Qué se pide:
• a. Responde estas preguntas sobre el texto acerca de los exámenes de septiembre:
(i) ¿Qué comprobaron en alguna comunidad autónoma a partir de sus propios datos estadísticos?
(ii) ¿A quiénes les venían muy bien los septiembres?
(iii) ¿Qué dos conceptos importantes se mencionan al final del texto?
• b. Traduce al inglés, por favor, esta oración del texto sobre los exámenes de septiembre: "Así que administraciones educativas y universidades de su territorio los pasaron a final de curso."
• c. Retoma el texto sobre los exámenes de septiembre y continúalo después de su última oración.

Los exámenes de septiembre no solucionan casi nada. Basándose en sus propios datos estadísticos, en alguna comunidad autónoma comprobaron que más de la mitad de sus alumnos que se examinaban entonces no llegaban a superar las asignaturas suspendidas en junio. Aun con un planteamiento tradicional de la evaluación, la eficacia de los septiembres era muy poca. Solo les venían muy bien a las academias. Pero mal a los estudiantes y a sus familias, que les dificultaba la conciliación durante el verano. Mal también al profesorado y al personal de administración y servicios. Así que administraciones educativas y universidades de su territorio los pasaron a final de curso.

Los exámenes de septiembre pudieran parecer un tema menor en la compleja estructura del sistema educativo, universitario y no universitario. No es así. Y mucho menos cuando están (o estaban) institucionalizados desde los boletines oficiales. Porque reflejan (reflejaban) una determinada manera (la más tradicional) de entender los procesos de enseñanza y aprendizaje y la organización escolar. En todos los niveles. También en el universitario. Incluso esconden (escondían) una cierta forma de concretar conceptos tan importantes como calidad y equidad.

Registros de datos:
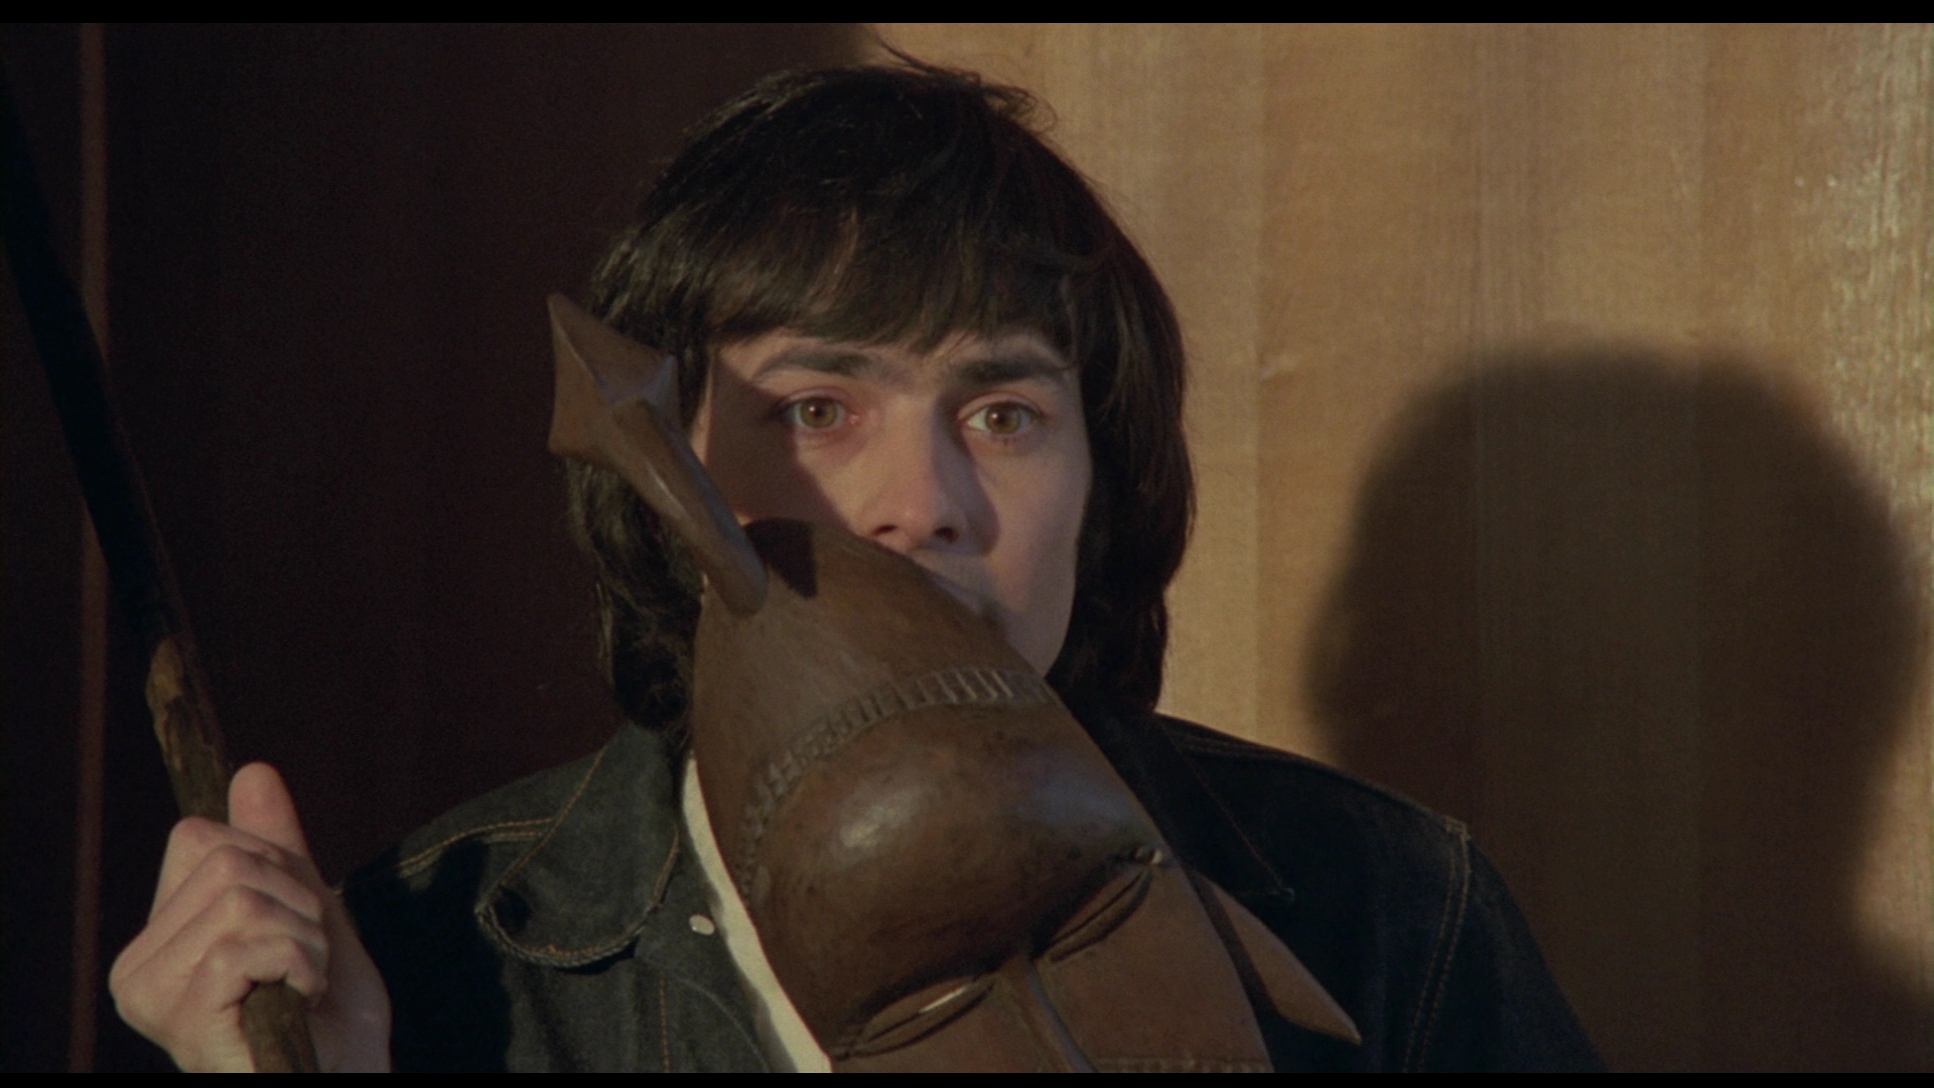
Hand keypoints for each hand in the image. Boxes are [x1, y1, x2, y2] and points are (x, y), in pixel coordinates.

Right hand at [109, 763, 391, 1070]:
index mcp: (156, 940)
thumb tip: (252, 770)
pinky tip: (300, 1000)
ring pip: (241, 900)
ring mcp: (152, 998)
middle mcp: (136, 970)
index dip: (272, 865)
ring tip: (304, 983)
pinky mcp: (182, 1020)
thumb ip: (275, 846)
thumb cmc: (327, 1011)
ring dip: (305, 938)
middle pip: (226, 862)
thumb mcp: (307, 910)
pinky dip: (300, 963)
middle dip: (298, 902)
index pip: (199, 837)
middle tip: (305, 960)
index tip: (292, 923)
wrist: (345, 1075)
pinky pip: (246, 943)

* * *

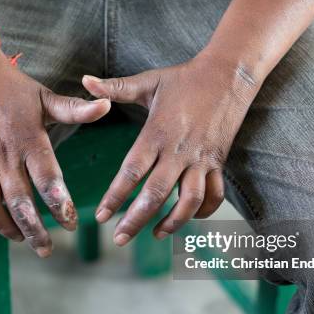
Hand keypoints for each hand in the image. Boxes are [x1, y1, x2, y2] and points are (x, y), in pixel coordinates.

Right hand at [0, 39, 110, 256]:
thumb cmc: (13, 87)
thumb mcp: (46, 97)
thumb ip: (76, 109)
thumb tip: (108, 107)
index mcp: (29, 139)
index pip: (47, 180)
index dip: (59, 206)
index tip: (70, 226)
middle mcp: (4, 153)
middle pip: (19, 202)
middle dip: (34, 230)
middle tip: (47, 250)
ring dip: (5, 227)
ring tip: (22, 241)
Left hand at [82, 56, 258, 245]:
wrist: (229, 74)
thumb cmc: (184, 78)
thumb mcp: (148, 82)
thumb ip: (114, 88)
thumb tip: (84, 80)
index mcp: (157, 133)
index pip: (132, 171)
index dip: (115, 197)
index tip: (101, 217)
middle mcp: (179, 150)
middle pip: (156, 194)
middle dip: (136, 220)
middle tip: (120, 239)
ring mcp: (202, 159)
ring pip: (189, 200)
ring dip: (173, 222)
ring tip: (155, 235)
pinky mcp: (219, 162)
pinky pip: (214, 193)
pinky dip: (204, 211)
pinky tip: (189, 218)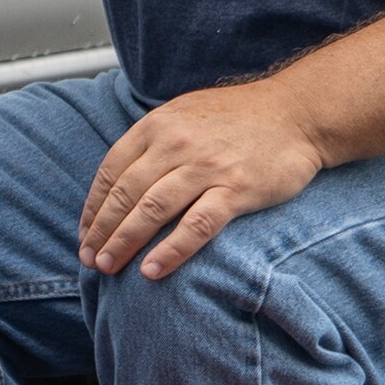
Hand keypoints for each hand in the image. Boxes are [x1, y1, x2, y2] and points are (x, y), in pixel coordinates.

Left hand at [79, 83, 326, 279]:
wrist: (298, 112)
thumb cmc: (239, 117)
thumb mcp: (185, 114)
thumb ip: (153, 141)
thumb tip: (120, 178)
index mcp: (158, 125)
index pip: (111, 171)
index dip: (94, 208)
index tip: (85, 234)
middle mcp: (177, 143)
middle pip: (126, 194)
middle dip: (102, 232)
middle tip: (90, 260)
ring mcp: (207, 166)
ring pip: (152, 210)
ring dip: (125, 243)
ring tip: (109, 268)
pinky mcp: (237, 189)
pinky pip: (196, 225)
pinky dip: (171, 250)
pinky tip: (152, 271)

Respuestas por apartado:
• a.
(i) Que más de la mitad de sus alumnos que se examinaban entonces no llegaban a superar las asignaturas suspendidas en junio.
(ii) A las academias.
(iii) Calidad y equidad.

• b. So the education authorities and universities in its territory moved them to the end of the school year.

• c.
Con una enseñanza basada casi exclusivamente en evaluaciones periódicas (y además de lápiz y papel) se queda en agua de borrajas todo aquello de la evaluación «continúa, formativa e integradora». ¿Dónde está la centralidad del estudiante a la que se hace referencia permanente en el Espacio Europeo de Educación Superior (EEES)? Si la superación de una asignatura e incluso la promoción de un curso a otro se hace depender de un examen final dos meses después de haber acabado las clases, se estaría cometiendo una grave injusticia al obligar al estudiante a jugarse todo a una carta como si fuese una oposición cuando solo compite consigo mismo. ¿No cuenta lo que ha hecho a lo largo de todo un curso? Colocar un examen aislado en septiembre otorga a un solo profesor de asignatura la responsabilidad exclusiva de la calificación de los alumnos examinados. ¿No habría que propiciar más el trabajo como equipo docente en los departamentos universitarios? Con un examen fuera del contexto del curso se pone en entredicho la utilidad real del sistema de apoyos y refuerzos durante los meses lectivos en una enseñanza más directa en las aulas universitarias, porque lo que, en definitiva, cuentan son los repasos que puedan recibir en verano quienes tienen recursos, pagándose clases particulares. ¿No habría que valorar más al profesor atento a la diversidad que utiliza habitualmente distintos procedimientos de evaluación para medir más justamente los conocimientos de sus estudiantes al tiempo que así evita, en lo posible, el fracaso y abandono de sus carreras universitarias?

Trasladar los septiembres a junio y julio supone (o debiera suponer) aprovechar la oportunidad para renovar las metodologías docentes en la universidad, implantar un sistema de evaluación competencial y continua y establecer los medios necesarios para que los estudiantes esforzados puedan alcanzar con éxito sus objetivos en los estudios universitarios. Algo que debiera hacerse a lo largo de todo el curso. Es decir, más atención personalizada, más equidad y más calidad. Y adiós a los septiembres.